▶ **ASSIGNMENT**
The required output is the exact run of lines below that opens at the line with "(110, 83) none" and closes at the line with "(517, 395) none".

▶ **GIVEN RECORDS**
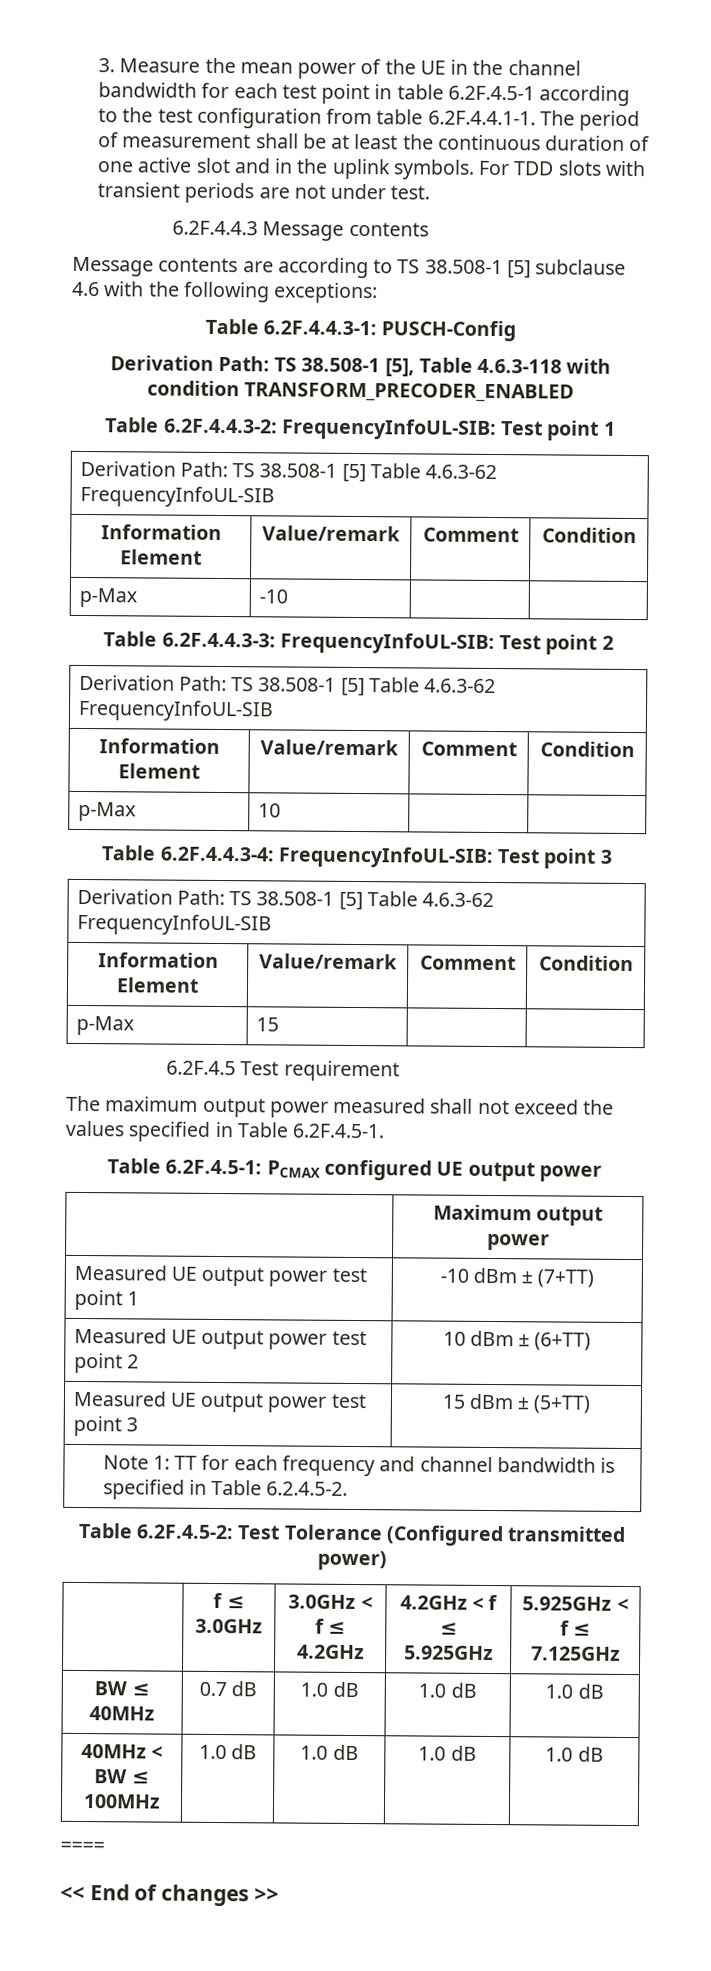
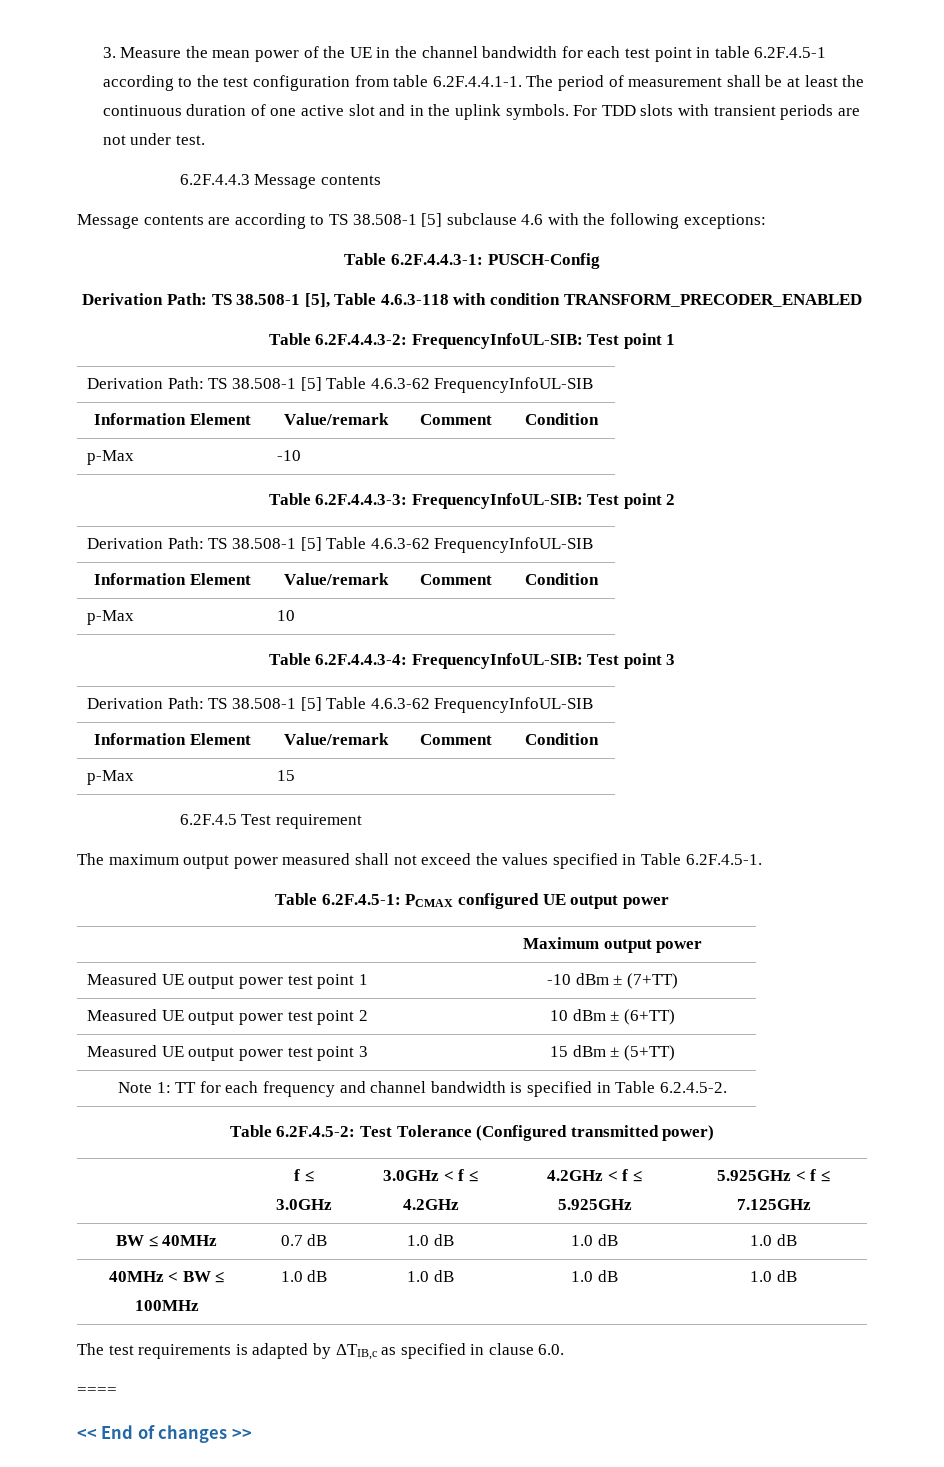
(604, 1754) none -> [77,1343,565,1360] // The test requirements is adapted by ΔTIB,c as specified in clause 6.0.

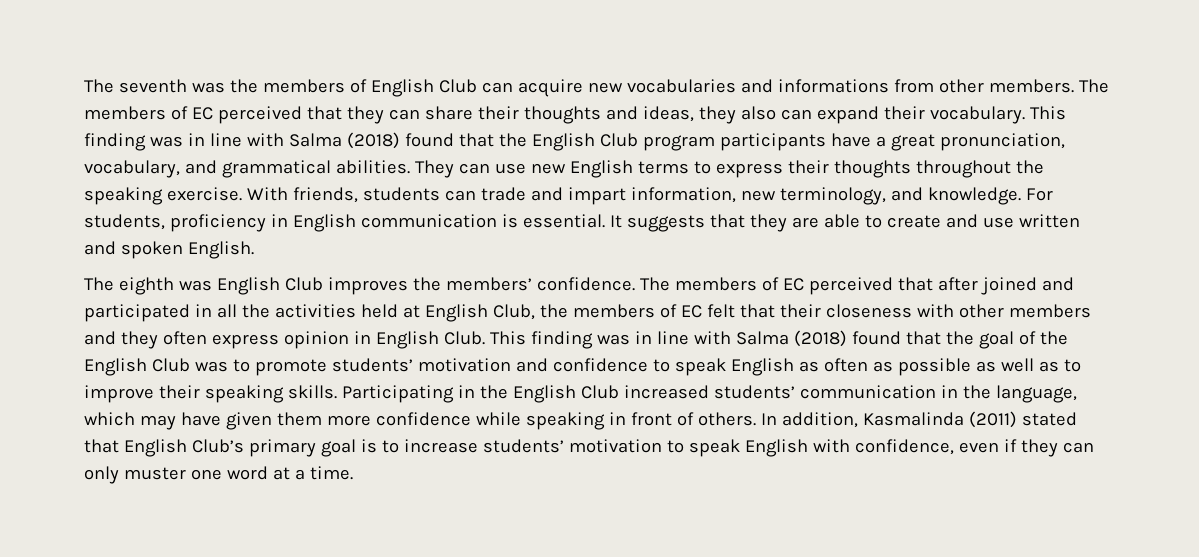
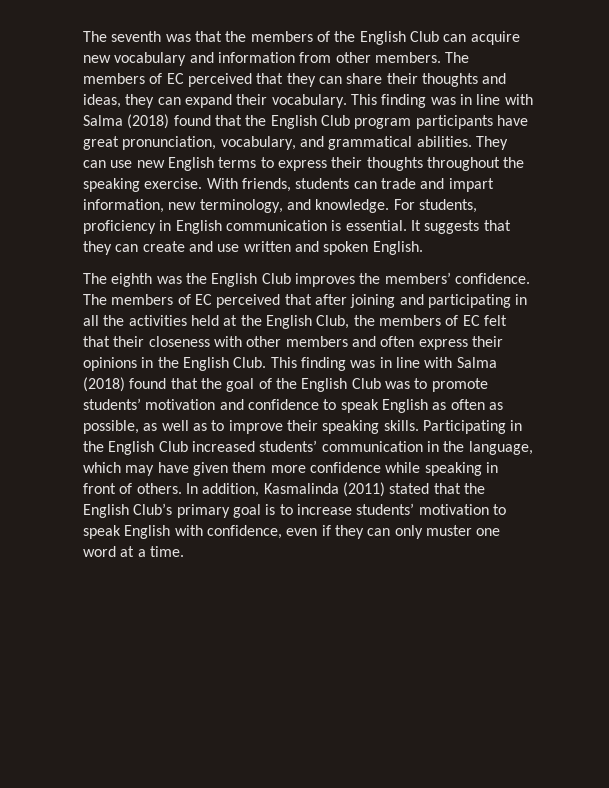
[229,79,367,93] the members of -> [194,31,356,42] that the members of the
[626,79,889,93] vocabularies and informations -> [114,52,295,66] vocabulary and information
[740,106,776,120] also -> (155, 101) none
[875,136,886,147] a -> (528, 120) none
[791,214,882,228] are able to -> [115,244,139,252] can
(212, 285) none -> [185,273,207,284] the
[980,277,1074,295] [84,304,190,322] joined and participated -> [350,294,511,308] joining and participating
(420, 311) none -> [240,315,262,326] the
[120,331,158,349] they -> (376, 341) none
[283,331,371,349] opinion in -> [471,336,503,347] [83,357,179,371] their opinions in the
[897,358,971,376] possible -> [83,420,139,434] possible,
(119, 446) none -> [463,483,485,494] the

...

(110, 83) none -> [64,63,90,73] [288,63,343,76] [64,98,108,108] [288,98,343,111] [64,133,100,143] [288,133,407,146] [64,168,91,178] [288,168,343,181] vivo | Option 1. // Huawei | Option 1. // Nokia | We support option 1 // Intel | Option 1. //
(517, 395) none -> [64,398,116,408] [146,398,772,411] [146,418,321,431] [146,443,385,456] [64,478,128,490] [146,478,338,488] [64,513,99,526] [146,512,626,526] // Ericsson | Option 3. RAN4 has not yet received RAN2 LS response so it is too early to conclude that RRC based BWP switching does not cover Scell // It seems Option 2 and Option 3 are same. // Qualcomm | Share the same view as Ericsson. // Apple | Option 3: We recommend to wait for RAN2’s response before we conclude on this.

...

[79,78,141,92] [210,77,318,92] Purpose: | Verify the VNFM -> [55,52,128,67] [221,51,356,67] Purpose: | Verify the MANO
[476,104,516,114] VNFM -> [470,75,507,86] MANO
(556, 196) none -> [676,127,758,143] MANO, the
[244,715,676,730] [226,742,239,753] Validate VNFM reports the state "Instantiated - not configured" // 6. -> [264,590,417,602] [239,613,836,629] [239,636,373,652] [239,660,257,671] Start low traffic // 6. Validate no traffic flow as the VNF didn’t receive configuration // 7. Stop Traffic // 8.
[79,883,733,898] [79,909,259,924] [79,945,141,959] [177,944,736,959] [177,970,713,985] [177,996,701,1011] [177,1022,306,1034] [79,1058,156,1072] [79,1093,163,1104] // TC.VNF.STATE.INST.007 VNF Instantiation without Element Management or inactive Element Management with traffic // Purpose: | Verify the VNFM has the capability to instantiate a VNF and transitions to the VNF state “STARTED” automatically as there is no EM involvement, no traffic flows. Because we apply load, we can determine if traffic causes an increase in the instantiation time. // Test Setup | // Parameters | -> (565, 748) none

▶ **RESPONSE BOX**
(110, 83) none -> [64,63,90,73] [288,63,343,76] [64,98,108,108] [288,98,343,111] [64,133,100,143] [288,133,407,146] [64,168,91,178] [288,168,343,181] vivo | Option 1. // Huawei | Option 1. // Nokia | We support option 1 // Intel | Option 1. //
(517, 395) none -> [64,398,116,408] [146,398,772,411] [146,418,321,431] [146,443,385,456] [64,478,128,490] [146,478,338,488] [64,513,99,526] [146,512,626,526] // Ericsson | Option 3. RAN4 has not yet received RAN2 LS response so it is too early to conclude that RRC based BWP switching does not cover Scell // It seems Option 2 and Option 3 are same. // Qualcomm | Share the same view as Ericsson. // Apple | Option 3: We recommend to wait for RAN2’s response before we conclude on this.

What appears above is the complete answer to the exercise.